On 10 June 2011 Fidesz MP Antal Rogán has submitted to the Hungarian Parliament the draft bill on the amendment of the Act Nr C. of 2003 on electronic communications, which will transpose, inter alia, the personal data breach provisions as well as the new cookie consent rule of the recently amended European ePrivacy Directive.
1. Personal Data Breach Notification
The draft bill limits the scope of the mandatory data breach notification to providers of electronic communication services in Hungary and it assigns the supervision of data breach cases to the Hungarian Media and Communications Agency which shall, within its competence, cooperate with the Office of the Data Protection Commissioner. Once the service provider reports a data breach and it did not provide a notice on data breach to its customers, the Agency may – upon consideration of the risk of possible detrimental consequences of the security breach – impose an obligation on the service provider to notify its customers after the Agency has obtained the opinion of the Data Protection Commissioner. The Agency would be empowered to release a guidance on data breach notification as well as on the best practices relating to the security requirements of data processing.
2. New Cookie Law
The draft bill also implements the New Cookie Law (new Article 5(3) of the Privacy and Electronic Communications Directive) which requires prior consent and notice to the storage of cookies in the users terminal equipment.

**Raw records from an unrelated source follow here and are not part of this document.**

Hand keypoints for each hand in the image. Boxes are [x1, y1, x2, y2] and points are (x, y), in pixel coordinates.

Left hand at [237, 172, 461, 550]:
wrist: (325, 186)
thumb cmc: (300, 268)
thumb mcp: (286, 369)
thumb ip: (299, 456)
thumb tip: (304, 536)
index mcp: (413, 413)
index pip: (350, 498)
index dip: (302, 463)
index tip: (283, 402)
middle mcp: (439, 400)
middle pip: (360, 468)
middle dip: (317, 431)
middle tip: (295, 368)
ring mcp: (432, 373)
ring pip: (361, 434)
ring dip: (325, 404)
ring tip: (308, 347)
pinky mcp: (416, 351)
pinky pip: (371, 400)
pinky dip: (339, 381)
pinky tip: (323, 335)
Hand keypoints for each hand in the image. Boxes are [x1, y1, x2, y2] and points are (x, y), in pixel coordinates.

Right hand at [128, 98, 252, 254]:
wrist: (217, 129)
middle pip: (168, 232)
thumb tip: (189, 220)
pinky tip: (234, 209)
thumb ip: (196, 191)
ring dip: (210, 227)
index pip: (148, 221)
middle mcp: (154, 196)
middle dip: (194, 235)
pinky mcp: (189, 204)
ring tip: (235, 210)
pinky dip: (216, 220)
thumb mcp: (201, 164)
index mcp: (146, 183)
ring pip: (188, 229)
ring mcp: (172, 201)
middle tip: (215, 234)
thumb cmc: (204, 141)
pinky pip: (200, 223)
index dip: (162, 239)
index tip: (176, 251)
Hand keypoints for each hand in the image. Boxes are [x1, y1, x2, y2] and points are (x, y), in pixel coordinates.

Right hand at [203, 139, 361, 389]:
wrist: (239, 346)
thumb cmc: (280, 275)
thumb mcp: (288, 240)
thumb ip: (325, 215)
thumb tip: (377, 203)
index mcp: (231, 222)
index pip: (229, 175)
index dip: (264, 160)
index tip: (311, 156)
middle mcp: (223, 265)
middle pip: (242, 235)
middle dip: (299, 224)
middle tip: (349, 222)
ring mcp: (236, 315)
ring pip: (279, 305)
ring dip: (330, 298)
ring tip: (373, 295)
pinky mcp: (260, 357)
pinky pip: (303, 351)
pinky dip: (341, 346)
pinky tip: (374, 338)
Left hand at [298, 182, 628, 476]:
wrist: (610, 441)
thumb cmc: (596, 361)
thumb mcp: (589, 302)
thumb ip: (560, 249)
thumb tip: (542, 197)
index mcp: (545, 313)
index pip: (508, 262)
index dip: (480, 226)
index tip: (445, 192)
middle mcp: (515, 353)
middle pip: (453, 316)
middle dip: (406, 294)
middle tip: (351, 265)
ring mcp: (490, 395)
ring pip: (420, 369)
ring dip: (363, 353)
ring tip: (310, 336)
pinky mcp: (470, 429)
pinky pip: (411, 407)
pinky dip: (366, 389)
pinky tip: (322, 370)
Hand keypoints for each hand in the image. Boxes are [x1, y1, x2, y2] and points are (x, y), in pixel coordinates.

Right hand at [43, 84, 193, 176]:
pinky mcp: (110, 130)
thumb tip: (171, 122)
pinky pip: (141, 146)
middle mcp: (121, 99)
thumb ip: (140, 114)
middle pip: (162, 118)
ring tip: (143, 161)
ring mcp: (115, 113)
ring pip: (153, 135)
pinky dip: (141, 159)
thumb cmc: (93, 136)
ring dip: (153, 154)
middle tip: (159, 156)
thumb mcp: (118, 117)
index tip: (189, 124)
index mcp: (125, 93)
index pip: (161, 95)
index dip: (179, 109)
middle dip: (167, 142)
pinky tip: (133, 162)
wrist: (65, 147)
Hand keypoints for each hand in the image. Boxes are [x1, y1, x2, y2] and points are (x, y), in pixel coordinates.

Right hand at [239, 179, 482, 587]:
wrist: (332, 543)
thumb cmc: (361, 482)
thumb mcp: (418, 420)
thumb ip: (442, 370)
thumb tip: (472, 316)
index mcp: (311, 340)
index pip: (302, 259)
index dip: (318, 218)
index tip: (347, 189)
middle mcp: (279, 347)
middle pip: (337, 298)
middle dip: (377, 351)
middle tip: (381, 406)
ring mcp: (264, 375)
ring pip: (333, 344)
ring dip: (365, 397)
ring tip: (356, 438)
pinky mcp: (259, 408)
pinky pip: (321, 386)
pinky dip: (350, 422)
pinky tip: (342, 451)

The draft bill will replace the former Section 155 (4) of the Act on electronic communications which lays down that “data obtained via electronic communications networks may be stored on electronic communication terminal equipment, or accessed, only upon the end-users’ and subscribers’ consent granted after provision of clear and comprehensive information.”
The new provision to be introduced by the draft legislation (under Section 155 (4)) provides that “data may be stored or accessed on the terminal equipment of the subject end-user or subscriber after the provision of clear and comprehensive information – including the purpose of data processing – if prior consent of the end-user or subscriber has been granted hereto.”

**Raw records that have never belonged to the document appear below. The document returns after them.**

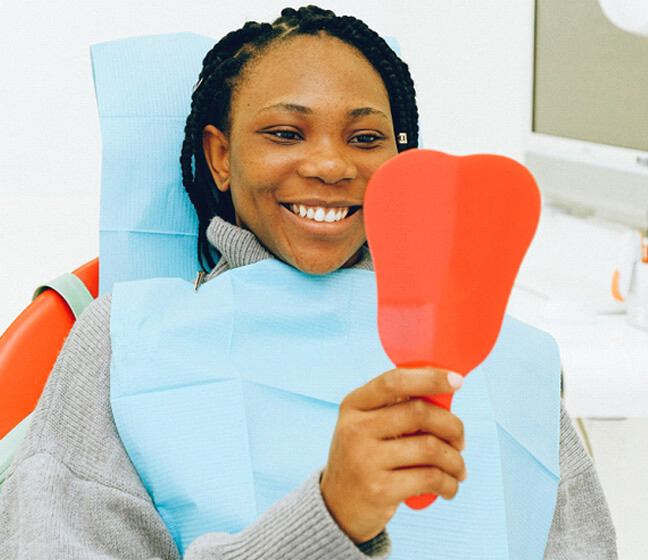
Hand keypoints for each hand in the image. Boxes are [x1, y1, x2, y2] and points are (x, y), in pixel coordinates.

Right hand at [320, 367, 466, 542]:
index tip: (457, 381)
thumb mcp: (366, 425)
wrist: (337, 506)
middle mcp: (355, 428)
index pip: (394, 381)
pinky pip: (430, 478)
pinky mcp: (379, 489)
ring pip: (430, 448)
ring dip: (455, 459)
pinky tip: (449, 486)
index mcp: (354, 404)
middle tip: (460, 440)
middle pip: (419, 413)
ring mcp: (365, 460)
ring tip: (458, 468)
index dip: (430, 378)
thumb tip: (445, 393)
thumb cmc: (363, 457)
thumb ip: (395, 407)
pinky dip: (449, 483)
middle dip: (452, 426)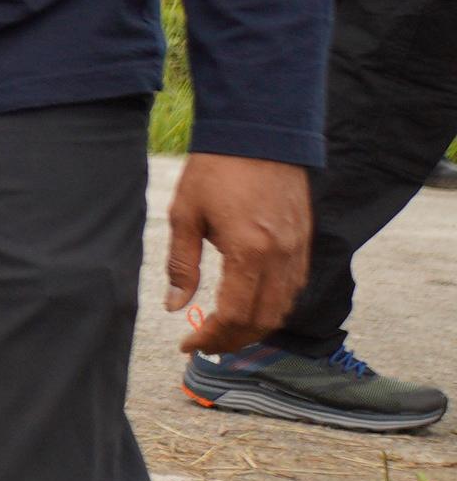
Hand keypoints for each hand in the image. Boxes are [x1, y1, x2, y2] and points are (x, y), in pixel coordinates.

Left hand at [164, 153, 311, 352]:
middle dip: (234, 340)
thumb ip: (181, 265)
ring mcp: (299, 250)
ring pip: (284, 308)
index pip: (234, 314)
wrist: (260, 134)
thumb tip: (175, 307)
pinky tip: (250, 306)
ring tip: (225, 333)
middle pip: (264, 320)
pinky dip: (274, 306)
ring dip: (256, 328)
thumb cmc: (215, 171)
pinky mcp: (306, 242)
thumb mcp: (185, 215)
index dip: (211, 337)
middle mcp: (282, 257)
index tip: (188, 345)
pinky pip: (295, 287)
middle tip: (206, 346)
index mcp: (250, 252)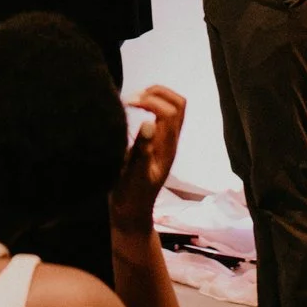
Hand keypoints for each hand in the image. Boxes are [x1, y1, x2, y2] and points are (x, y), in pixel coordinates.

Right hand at [110, 86, 186, 233]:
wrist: (131, 213)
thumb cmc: (130, 196)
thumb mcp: (133, 175)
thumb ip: (141, 150)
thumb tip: (149, 122)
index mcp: (166, 148)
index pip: (171, 111)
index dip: (150, 100)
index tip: (128, 103)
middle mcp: (169, 141)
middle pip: (178, 104)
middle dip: (157, 93)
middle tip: (132, 99)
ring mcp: (164, 142)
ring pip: (172, 108)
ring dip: (154, 97)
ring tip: (132, 102)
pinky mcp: (156, 143)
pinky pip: (161, 116)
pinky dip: (149, 106)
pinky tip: (132, 111)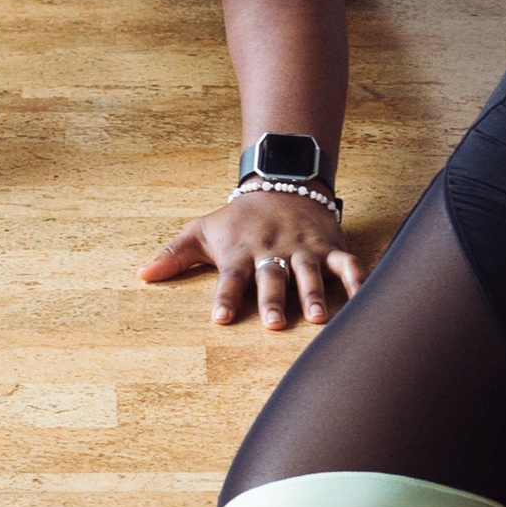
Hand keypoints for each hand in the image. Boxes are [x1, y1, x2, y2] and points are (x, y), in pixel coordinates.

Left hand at [138, 189, 363, 330]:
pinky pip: (345, 262)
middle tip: (273, 324)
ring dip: (313, 294)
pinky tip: (364, 298)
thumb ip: (173, 255)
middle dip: (273, 300)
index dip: (225, 297)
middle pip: (272, 277)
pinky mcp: (329, 245)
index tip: (220, 319)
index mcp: (240, 251)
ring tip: (317, 318)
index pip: (230, 277)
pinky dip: (356, 278)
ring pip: (308, 271)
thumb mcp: (203, 230)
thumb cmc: (238, 218)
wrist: (283, 182)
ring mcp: (303, 248)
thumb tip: (141, 275)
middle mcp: (272, 250)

The most important change is that the draft legislation would require prior consent to the storage of or access to cookies, further, the notice should also cover the purpose of such data processing.

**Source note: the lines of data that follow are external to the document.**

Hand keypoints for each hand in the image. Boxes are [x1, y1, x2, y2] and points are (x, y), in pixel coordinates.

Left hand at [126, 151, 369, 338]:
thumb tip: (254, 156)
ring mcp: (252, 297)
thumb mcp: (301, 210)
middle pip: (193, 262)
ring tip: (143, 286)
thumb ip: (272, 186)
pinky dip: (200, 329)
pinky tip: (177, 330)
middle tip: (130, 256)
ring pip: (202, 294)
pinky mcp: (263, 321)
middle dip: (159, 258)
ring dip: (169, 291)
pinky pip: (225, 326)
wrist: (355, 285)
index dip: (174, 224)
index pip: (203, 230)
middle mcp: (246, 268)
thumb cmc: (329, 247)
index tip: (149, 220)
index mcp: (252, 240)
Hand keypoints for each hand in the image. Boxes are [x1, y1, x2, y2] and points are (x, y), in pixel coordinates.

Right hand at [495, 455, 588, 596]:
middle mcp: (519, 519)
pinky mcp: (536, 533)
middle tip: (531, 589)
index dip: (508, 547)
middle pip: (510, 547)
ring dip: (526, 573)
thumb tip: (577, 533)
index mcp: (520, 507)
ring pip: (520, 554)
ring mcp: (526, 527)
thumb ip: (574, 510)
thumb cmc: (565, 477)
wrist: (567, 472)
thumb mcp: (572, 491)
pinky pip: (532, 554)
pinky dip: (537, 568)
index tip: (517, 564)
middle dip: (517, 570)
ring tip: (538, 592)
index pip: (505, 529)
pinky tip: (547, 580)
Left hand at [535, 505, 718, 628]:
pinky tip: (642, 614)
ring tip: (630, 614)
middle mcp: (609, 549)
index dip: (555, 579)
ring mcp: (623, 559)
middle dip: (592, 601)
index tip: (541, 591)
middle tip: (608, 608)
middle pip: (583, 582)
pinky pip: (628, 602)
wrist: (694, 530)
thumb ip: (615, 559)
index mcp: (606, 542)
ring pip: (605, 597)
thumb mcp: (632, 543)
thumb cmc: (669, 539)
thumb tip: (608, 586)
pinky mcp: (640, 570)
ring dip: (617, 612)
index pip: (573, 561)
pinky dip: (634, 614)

We note that the ministerial reasoning of the draft bill is silent how the above requirement should be interpreted in practice and whether the browser settings would comply with the new cookie consent rule. In that regard, we expect that the Hungarian Media and Communications Agency would release a comprehensive guidance on this topic.
The new draft bill is scheduled to enter into force within 15 days after its publication in the Official Gazette.